Tim Cook, Chief Executive Officer of Apple Inc., takes part in an education-focused event at Lane Technical College Prep High School in Chicago, Illinois, U.S., March 27, 2018.

John Gress | Reuters

Tim Cook, Chief Executive Officer of Apple Inc., takes part in an education-focused event at Lane Technical College Prep High School in Chicago, Illinois, U.S., March 27, 2018.

Apple wants to bring consumers’ medical information, like lab tests and immunizations, to its iPhone, and now 40 hospitals have agreed to step up and help.

The willingness of health care institutions to work with Apple is a big deal, given the slow pace of change in medicine relative to other sectors. But what’s more important about Apple’s moves into the space is the mission behind it.

“Doctors put patients in charge,” Apple’s news release reads.

“We view the future as consumers owning their own health data,” Apple Chief Operating Officer Jeff Williams, said in a recent interview with CNBC.

It might not seem like it, but that’s a truly revolutionary idea.

That’s because for years, patients have been putting doctors in charge — and not the other way around. And the system has encouraged it.
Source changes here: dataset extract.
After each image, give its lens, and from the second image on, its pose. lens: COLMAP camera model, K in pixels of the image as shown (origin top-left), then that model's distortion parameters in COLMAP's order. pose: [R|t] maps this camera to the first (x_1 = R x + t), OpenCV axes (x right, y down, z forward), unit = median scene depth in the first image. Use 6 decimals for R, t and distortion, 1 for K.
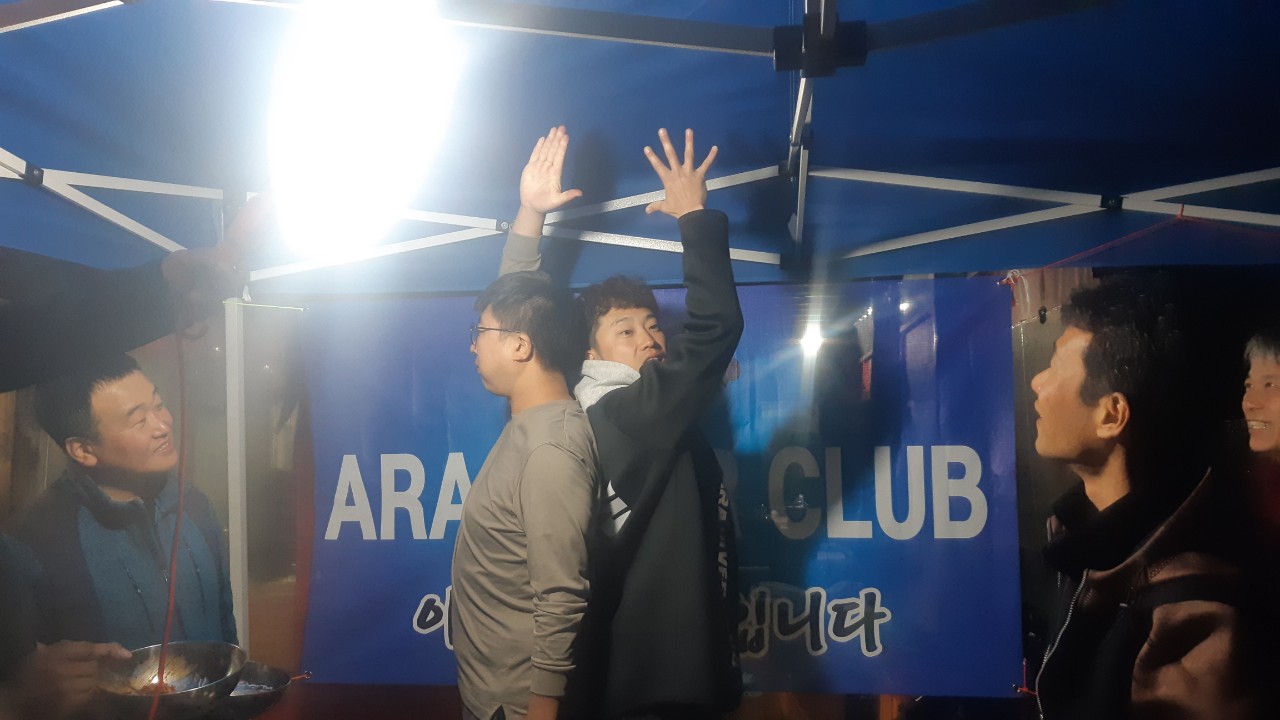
lens RADIAL K [[958.9, 0, 634.9], [0, 958.9, 364.8], [0, 0, 1]] dist [0.033792, -0.068528]
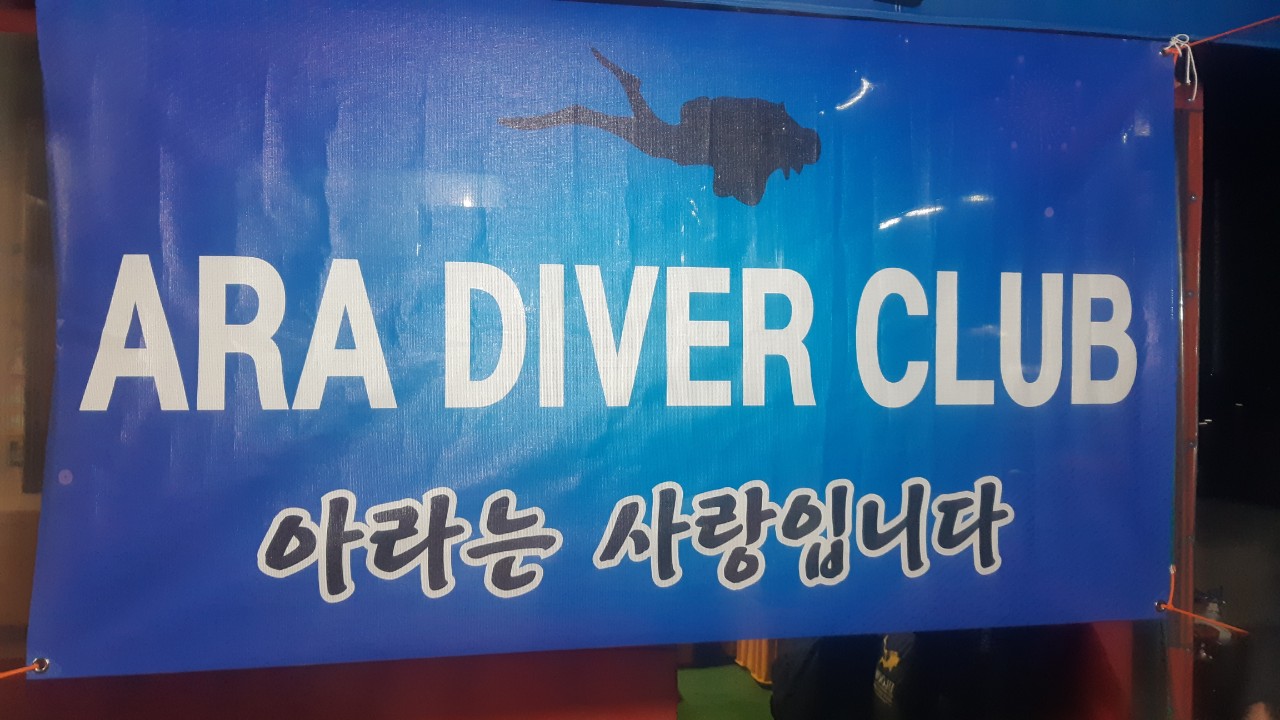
lens RADIAL K [[958.9, 0, 645.4], [0, 958.9, 329.0], [0, 0, 1]] dist [0.033792, -0.068528]
pose [[0.946922, 0.026345, 0.320383, -0.209154], [-0.041927, 0.998245, 0.041833, 0.107081], [-0.318719, -0.053045, 0.946364, 0.427068]]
Not long ago — in the 1960s and 1970s — doctors routinely failed to inform patients about severe diagnoses, like late-stage cancer.
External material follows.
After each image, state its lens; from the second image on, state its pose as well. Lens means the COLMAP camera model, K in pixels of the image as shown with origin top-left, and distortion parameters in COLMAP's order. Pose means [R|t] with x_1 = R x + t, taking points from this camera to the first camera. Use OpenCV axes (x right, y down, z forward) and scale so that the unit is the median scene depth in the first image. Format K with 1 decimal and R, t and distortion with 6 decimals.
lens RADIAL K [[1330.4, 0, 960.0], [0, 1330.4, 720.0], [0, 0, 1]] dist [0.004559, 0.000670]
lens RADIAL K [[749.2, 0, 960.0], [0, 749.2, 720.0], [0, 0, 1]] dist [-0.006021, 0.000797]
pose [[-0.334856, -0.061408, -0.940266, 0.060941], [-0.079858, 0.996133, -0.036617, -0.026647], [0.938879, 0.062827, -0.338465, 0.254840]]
Studies have shown that this practice is still pervasive today with physicians failing to tell their patients they have a neurological condition like Alzheimer’s Disease.

Moreover, it is still expensive and time-consuming for patients to access their own health data.
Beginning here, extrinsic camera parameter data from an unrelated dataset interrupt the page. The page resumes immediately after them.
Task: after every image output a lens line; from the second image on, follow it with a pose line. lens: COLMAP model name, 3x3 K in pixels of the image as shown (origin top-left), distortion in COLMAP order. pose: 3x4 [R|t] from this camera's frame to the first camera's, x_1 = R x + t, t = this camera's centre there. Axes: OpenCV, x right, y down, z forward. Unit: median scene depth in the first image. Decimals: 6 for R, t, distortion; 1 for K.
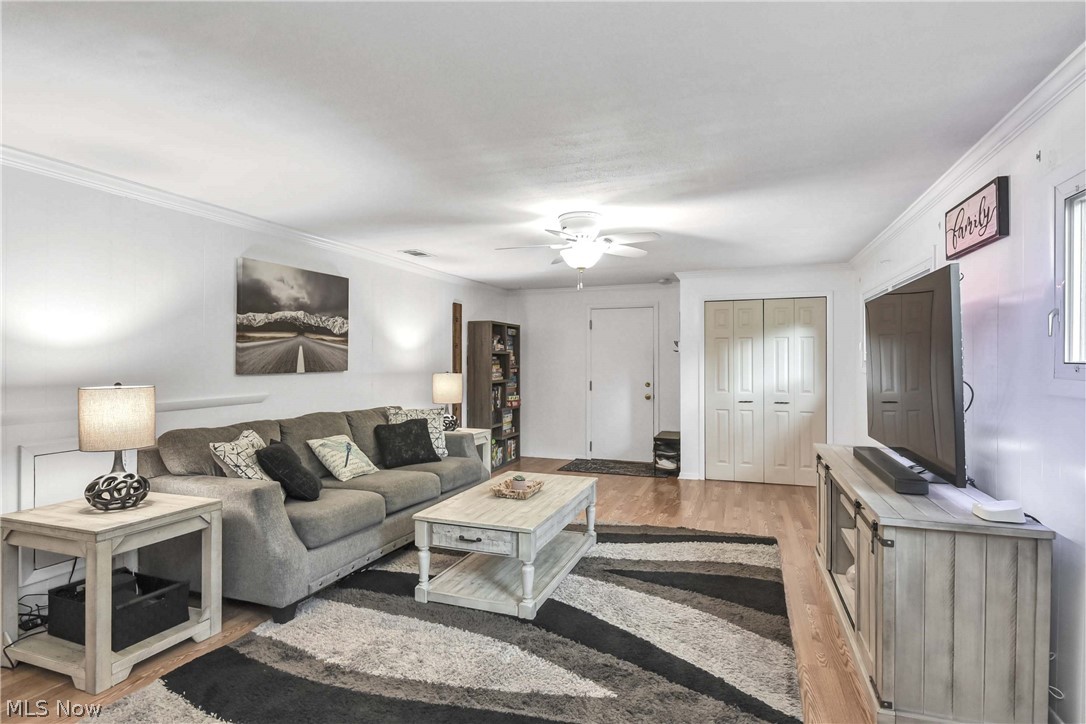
lens RADIAL K [[571.6, 0, 545.1], [0, 571.6, 363.1], [0, 0, 1]] dist [0.001390, -0.000379]
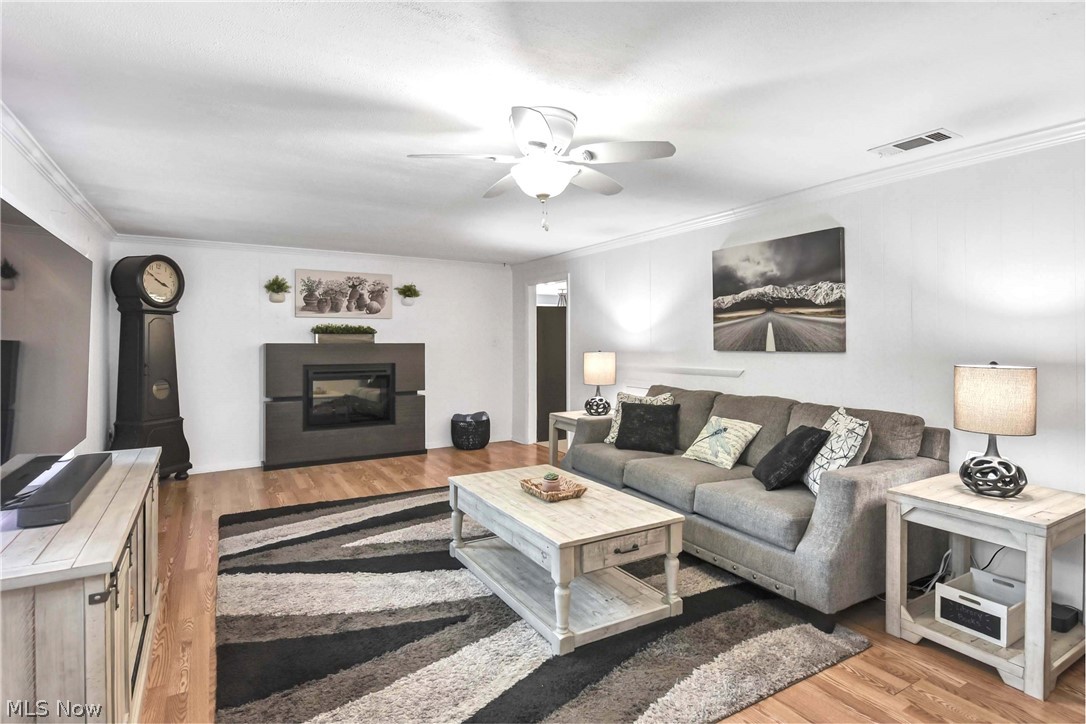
lens RADIAL K [[572.6, 0, 547.5], [0, 572.6, 338.8], [0, 0, 1]] dist [0.002043, -0.000627]
pose [[-0.645309, -0.001816, -0.763919, 0.591761], [-0.002738, 0.999996, -0.000064, -0.002903], [0.763917, 0.002051, -0.645312, 1.500033]]
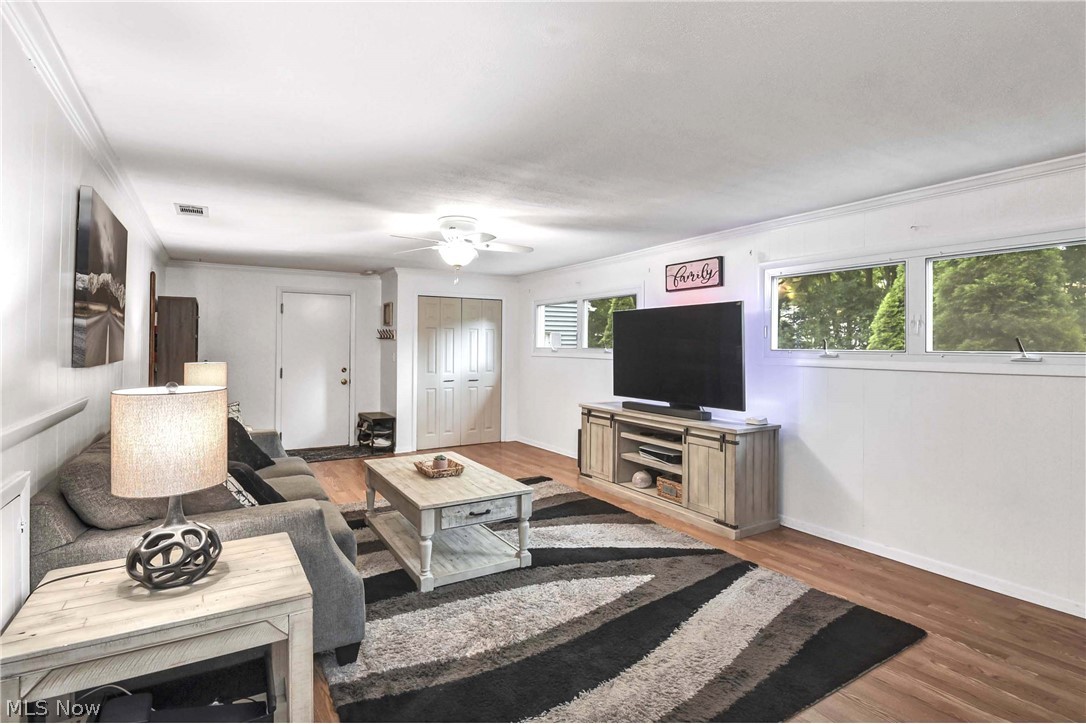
lens RADIAL K [[527.6, 0, 558.6], [0, 527.6, 346.2], [0, 0, 1]] dist [-0.000036, -0.000123]
pose [[0.611543, 0.003894, 0.791202, -0.667253], [-0.000701, 0.999990, -0.004380, -0.002793], [-0.791211, 0.002123, 0.611540, 0.216478]]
Hospitals still regularly charge people a fee for it in many states, or they’ll refuse to share it in a computer-readable format and will fax over a PDF.

For some medical experts, enough is enough.

“We’ve spent 20 years trying to get the language to change to reflect models that are patient-controlled,” said Kenneth Mandl, who directs the computational health informatics program at Boston Children’s Hospital.

Mandl and others envision a new model for medicine where an informed patient is at the center of their own care, rather than on the sidelines.